I don’t really belong in an institution anyway. Last summer, when I said that to my cousin Bev in Saskatchewan, she didn’t miss a beat! She was doing something else, and looked up from that to me and said, “Oh yes you do”. We all laughed. I do like hospitals, that’s true. But the ivory tower, that’s not for me. there is no way to really change things for the good in there. The people who are ‘successful’, in fact, got that way by towing the line, sucking up to power, and following directions from the more powerful (aka wealthy). I’m not bad at following directions, but, conversely, I’m also not good at impulse control.
So anyway, here I am, with a permanent position in a place for which I have great regard as well as health benefits. I plan to work through my treatment — though I anticipate having to take a day off here and there. I’ll probably lose some hair. Then I might be able to wear a hat at work, though, so that’s a plus. Otherwise we’re not allowed hats. Or i can draw curls onto my head with a sharpie. In whatever colour I want.
Su and i were new when the stowaway first made me seizure. Now we live together. We still spend most of our time together laughing. Nearly three years later. I haven’t given the tumour much thought or energy in all this time, and it seems to have been ignoring me, too. Just napping. I have no symptoms at all. And I really enjoy MRIs, so that’s cool. Now I will have even more of them!

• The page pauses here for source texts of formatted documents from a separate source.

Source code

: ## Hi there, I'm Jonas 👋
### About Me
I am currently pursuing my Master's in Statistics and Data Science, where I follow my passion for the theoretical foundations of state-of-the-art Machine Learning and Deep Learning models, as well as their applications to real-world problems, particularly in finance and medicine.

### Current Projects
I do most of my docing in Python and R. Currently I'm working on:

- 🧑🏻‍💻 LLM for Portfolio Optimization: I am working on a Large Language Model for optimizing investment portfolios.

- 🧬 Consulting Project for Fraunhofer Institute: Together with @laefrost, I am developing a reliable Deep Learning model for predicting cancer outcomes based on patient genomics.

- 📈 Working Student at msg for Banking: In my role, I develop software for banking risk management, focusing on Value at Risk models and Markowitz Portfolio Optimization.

My old friend who has the same kind of tumour, but in a much less convenient spot. She went through the radiation+chemo treatment a few years ago, and the doctors have told her there has been no growth since. None. In 6 years, it hasn’t budged. So that’s encouraging too. i get all this treatment done, and it’s just going to stop in its tracks.
I’m still aiming to turn it into a vault for super powers. I already have the power of invisibility (but that might just be because I’m a woman in my 50s). I’m going to train for a powerlifting competition — the Winter Open, probably, next February — so we’ll see if I can get some more superpowers. If it’s gonna live in my head, this guy, (and we established it is a male, colonizing a woman’s space — little jerk), it’s gonna have to at least help with the heavy lifting.
So here we go. Another transformation. I’m not going to join Persephone or Sharon anytime soon, but I can tell you, I’ve been discussing all this with my ancestors — Mom and Dad, Grandma and Grandpa — (especially Mom and Grandma) — and they have indicated that they are right here. Like all my mortal people, too. We’re going to be okay, all of us. I’ll keep ya posted.